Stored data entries
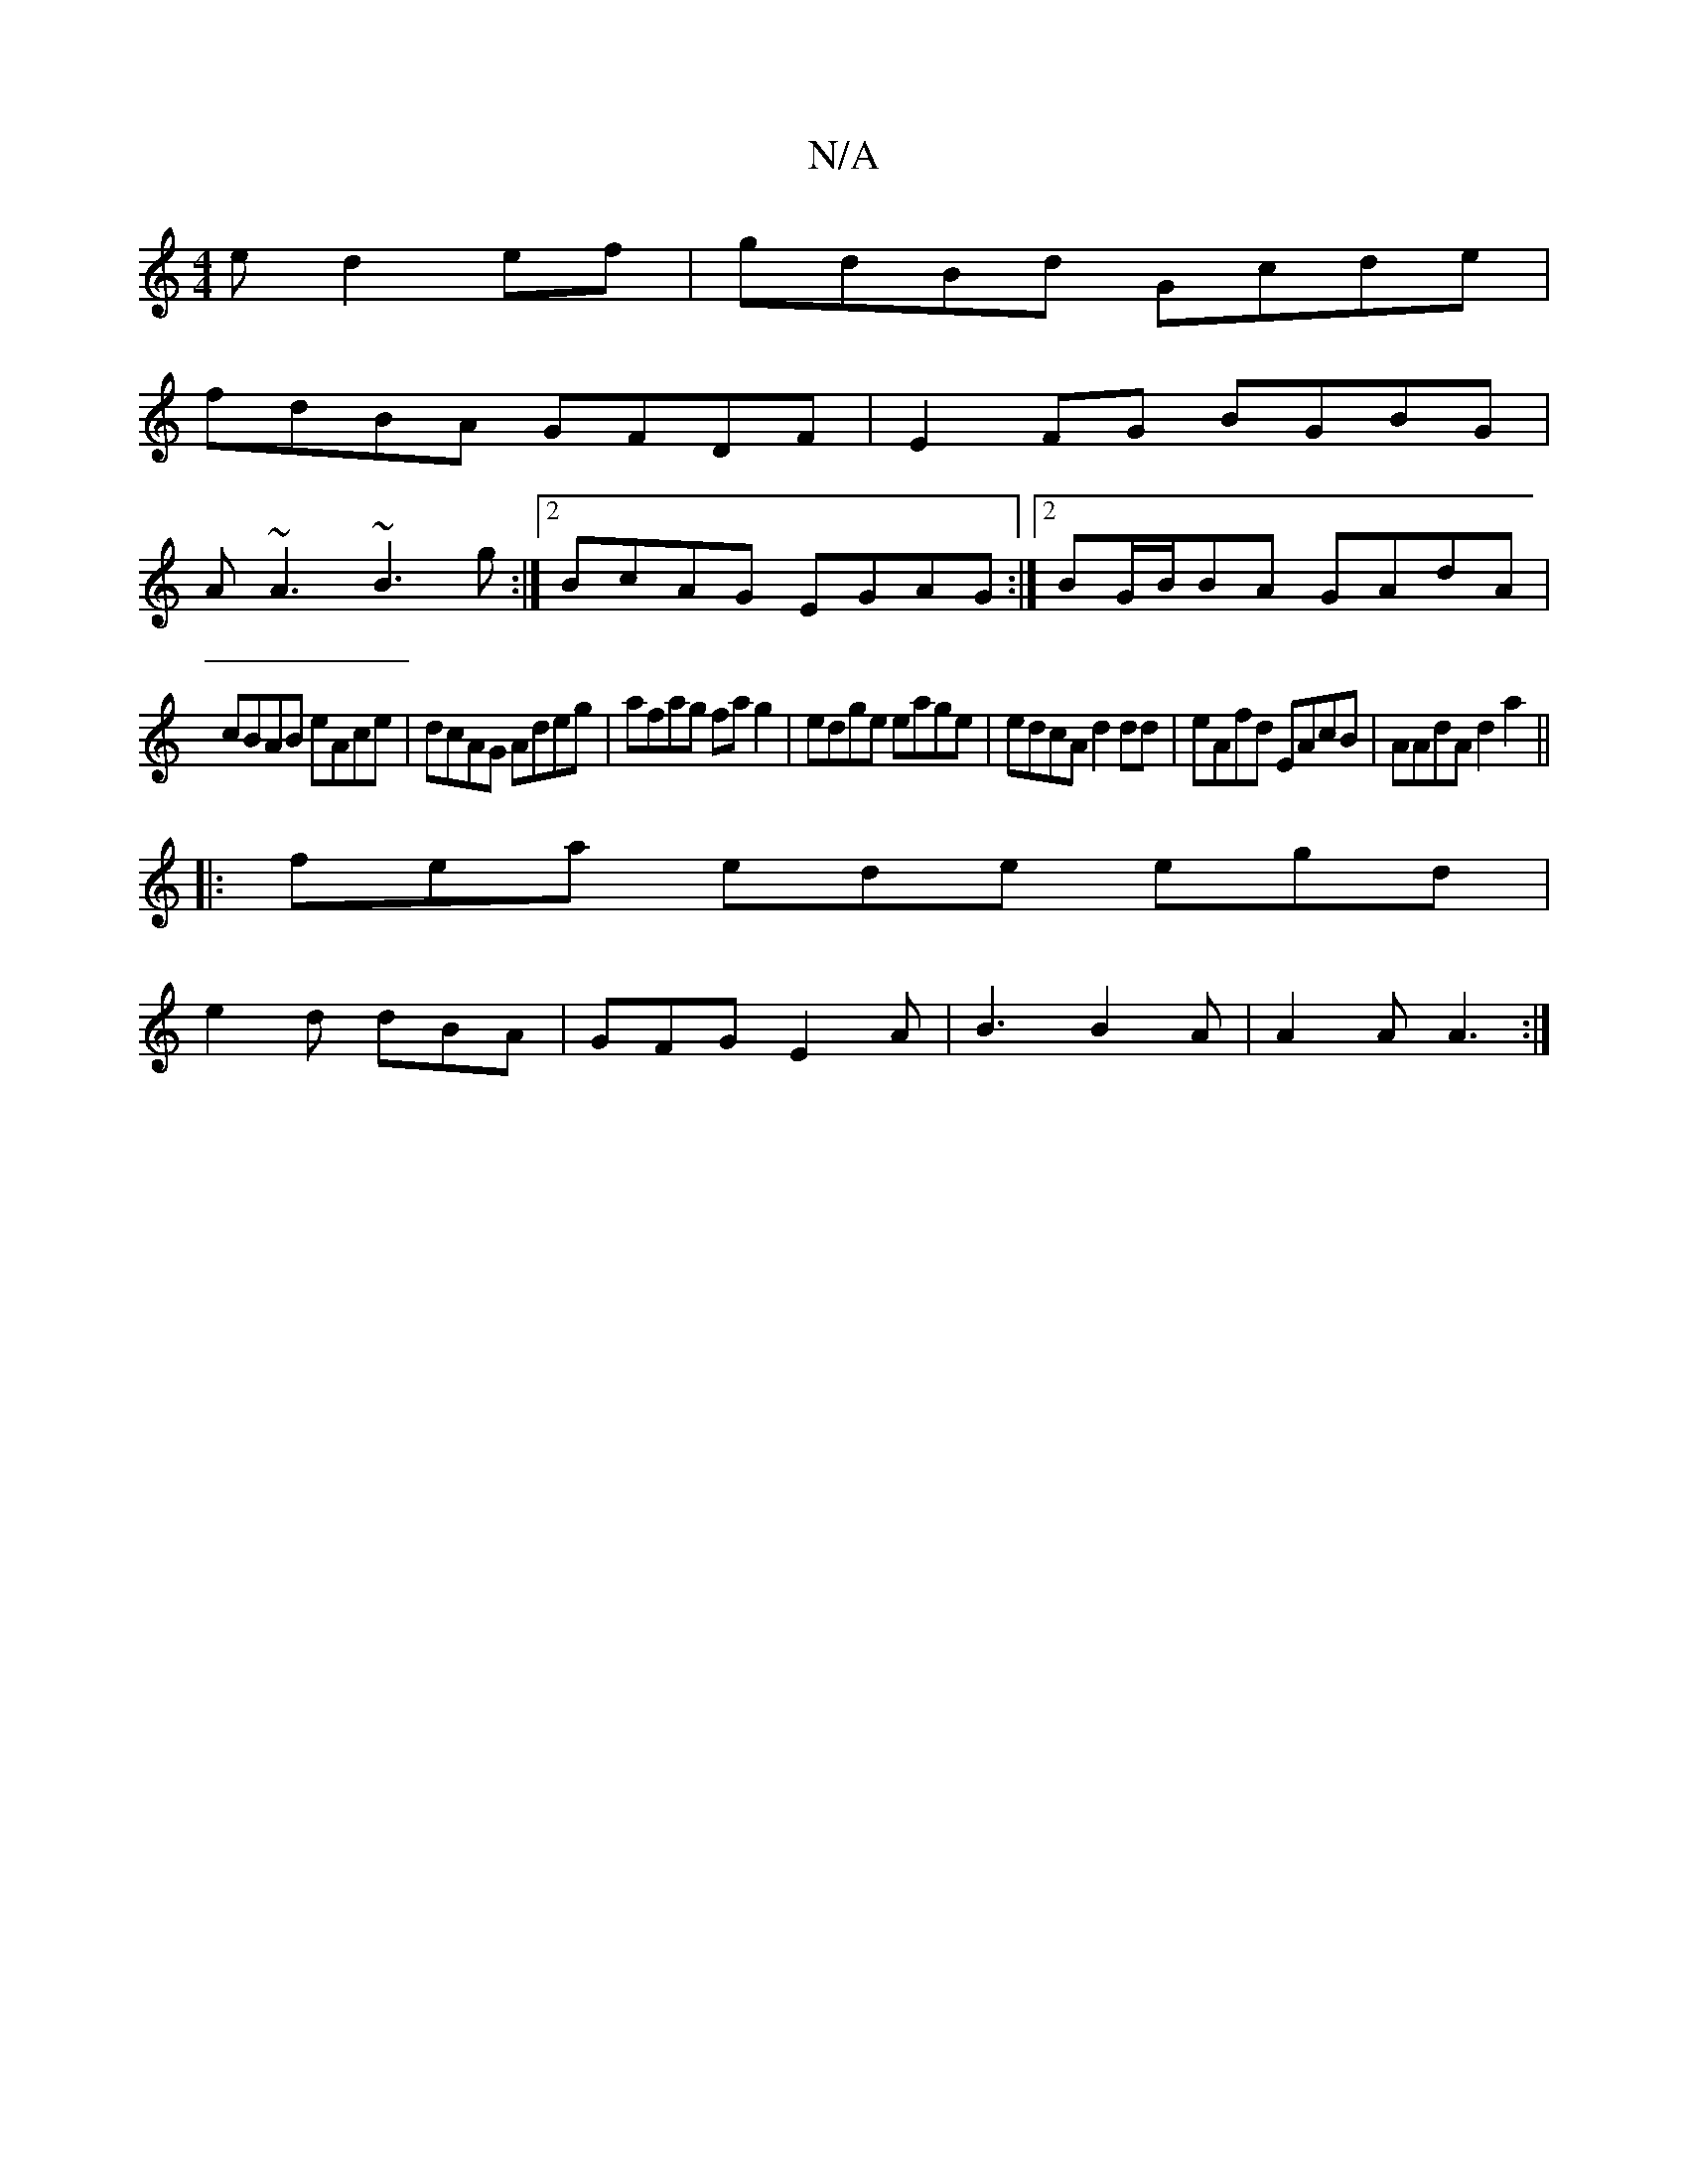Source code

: X:1
T:N/A
M:4/4
R:N/A
K:Cmajor
e d2ef|gdBd Gcde|
fdBA GFDF|E2 FG BGBG|
A~A3 ~B3g:|2 BcAG EGAG:|2 BG/B/BA GAdA|
cBAB eAce|dcAG Adeg|afag fag2|edge eage|edcA d2 dd|eAfd EAcB|AAdA d2a2||
|:fea ede egd|
e2d dBA|GFG E2A|B3 B2A|A2A A3:|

■ WHAT YOU HAVE TO DO:
The entries are to be restated word for word, and no picture should appear in the copy.

■ REPLY TO THE EXERCISE:
Source code

: X:1
T:N/A
M:4/4
R:N/A
K:Cmajor
e d2ef|gdBd Gcde|
fdBA GFDF|E2 FG BGBG|
A~A3 ~B3g:|2 BcAG EGAG:|2 BG/B/BA GAdA|
cBAB eAce|dcAG Adeg|afag fag2|edge eage|edcA d2 dd|eAfd EAcB|AAdA d2a2||
|:fea ede egd|
e2d dBA|GFG E2A|B3 B2A|A2A A3:|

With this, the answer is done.